Ethnic images of beauty have been modestly incorporated within the past few decades (Banner, 1983). One factor influencing this change has been the marketing of the cultural conceptualization that Black women’s beauty is based on a “primitive” sexuality (Carby, 1986). Constructions of African American women’s sexuality as brazen and unpredictable have ex­isted for decades. For example, during the Civil War, Caucasian southern women were believed to adhere to a strict code of chastity, while African American southern women were considered sensual and lacking in inhi­bitions (Good, 1989; Okazawa-Rey, Robinson, & Ward, 1987).

Josephine Baker (1906—1975) was one of the first African American

women to become noted for her glamour and beauty (Haney, 1981). Her provocative bare-breasted dancing during the late 1920s and 1930s in Paris established her as a nightclub headliner. Although she eventually expanded her style to include more sultry and sensuous eroticism, she first gained status in a high-energy dance number where she appeared wearing only a skirt of bananas. Part of Baker’s appeal was the presentation of her sexuality as “untamed” and “savage,” and as something to be consumed by others, a presentation that did not threaten those in power.

Since that time, African American women have consistently been portrayed in magazines and on fashion runways as wild, savage beasts with overflowing sexual appetites. Black women models have been more likely than White women models to be shown in animal prints (Pious & Nep­tune, 1997) and are generally presented as exotic.
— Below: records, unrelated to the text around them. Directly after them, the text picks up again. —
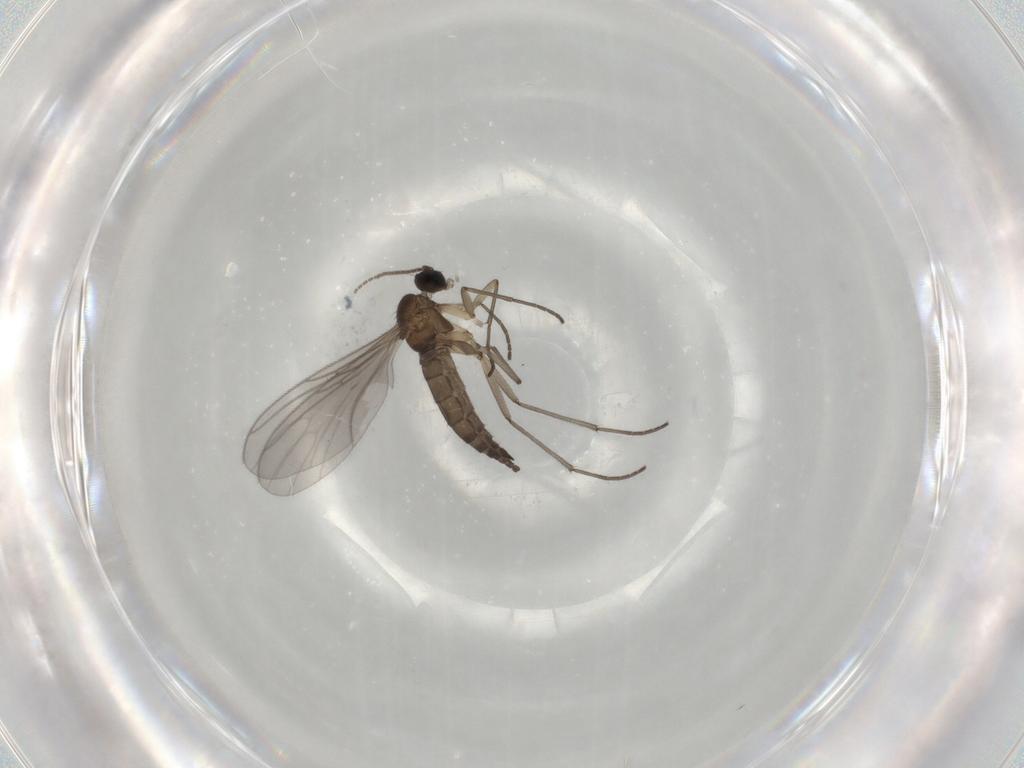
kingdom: Animalia
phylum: Arthropoda
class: Insecta
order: Diptera
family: Sciaridae
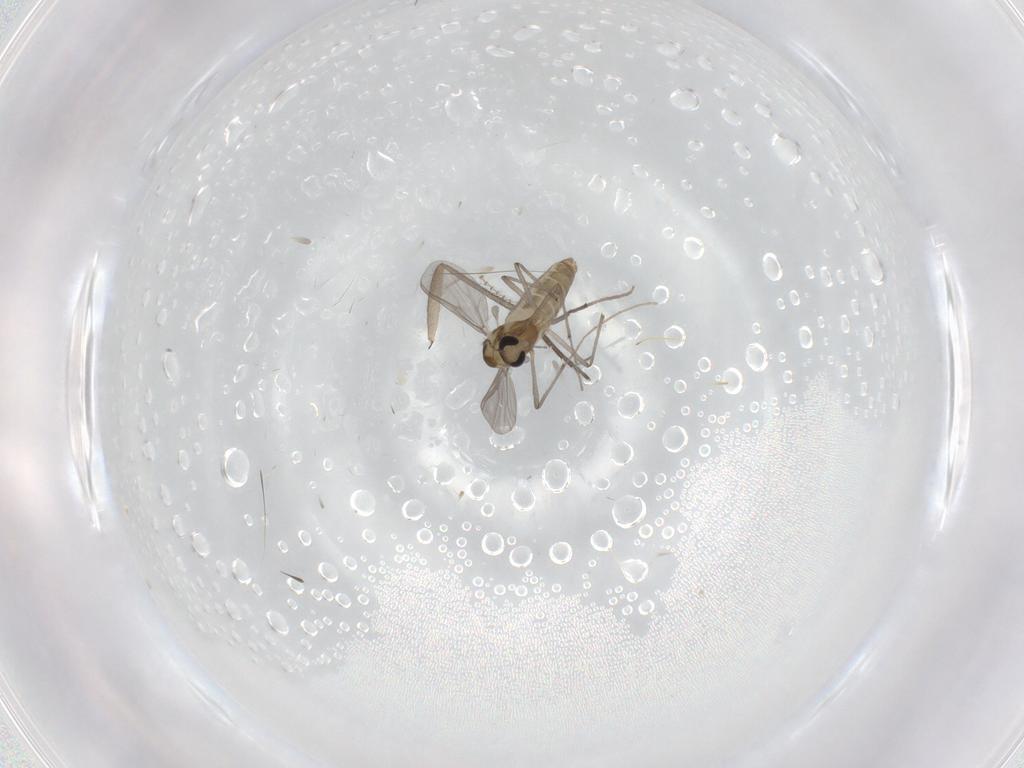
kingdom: Animalia
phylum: Arthropoda
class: Insecta
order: Diptera
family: Sciaridae
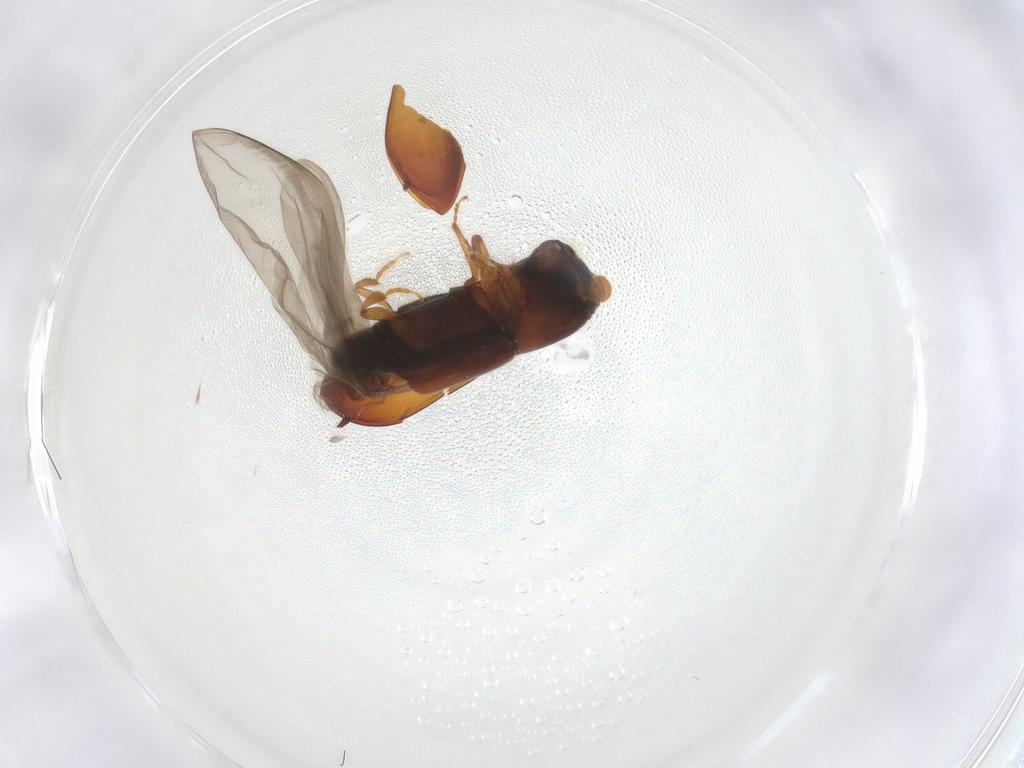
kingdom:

Unfortunately, one study of over a thousand magazine advertisements concluded that racial bias not only persists in magazine advertising, but also may have increased in con­temporary times (Pious & Neptune, 1997). African American women’s identities are accepted into the mainstream only as they approximate the White ideal. Consequently, African American women are entitled to social and economic rewards to the extent that they accept notions of beauty and sexuality that do not threaten those in power.

This narrow range of tolerance has been costly to African American women. By looking specifically at the function of beauty ideals for women of color, the political function of these ideals for all women is made evi­dent. In many instances, approximating the White version of beauty has increased African American women’s chances for both economic and social success in an environment that valued only limited standards of beauty (Peiss, 1990; Okazawa-Rey, Robinson, & Ward, 1987). Unfortunately, meeting these beauty ideals does not provide sufficient alternatives (i. e., economic, political) for obtaining success. Approximating ideals of beauty provides access to an indirect status by virtue of being affiliated with those in positions of power and social influence.

Eventually, it becomes apparent that styles and trends do not reflect individual taste or preference but are controlled by larger forces. This dy­namic suggests that the interests that are served are not primarily those of women. For example, although color-consciousness is promoted within the African American community, it is ultimately fostered and sustained by the larger society that discriminates and oppresses on the basis of color. African American women who agree to pursue the ideal as it has been defined by the majority culture are rewarded (temporarily) with status; those who are unwilling or unable to pursue the ideal are further margin­alized. Ultimately, the oppression of African American women—as well as majority women—is maintained through expectations and standards of beauty, sexuality, and identity.

EFFECTS OF BEING AN OBJECT RATHER THAN AN AGENT

Whether women embody the ideal or reject it, they face detrimental consequences. The equation of beauty and sexuality creates profound ef­fects in many areas. Here we concentrate on three: body manipulations, health effects, and implications for selfhood and identity.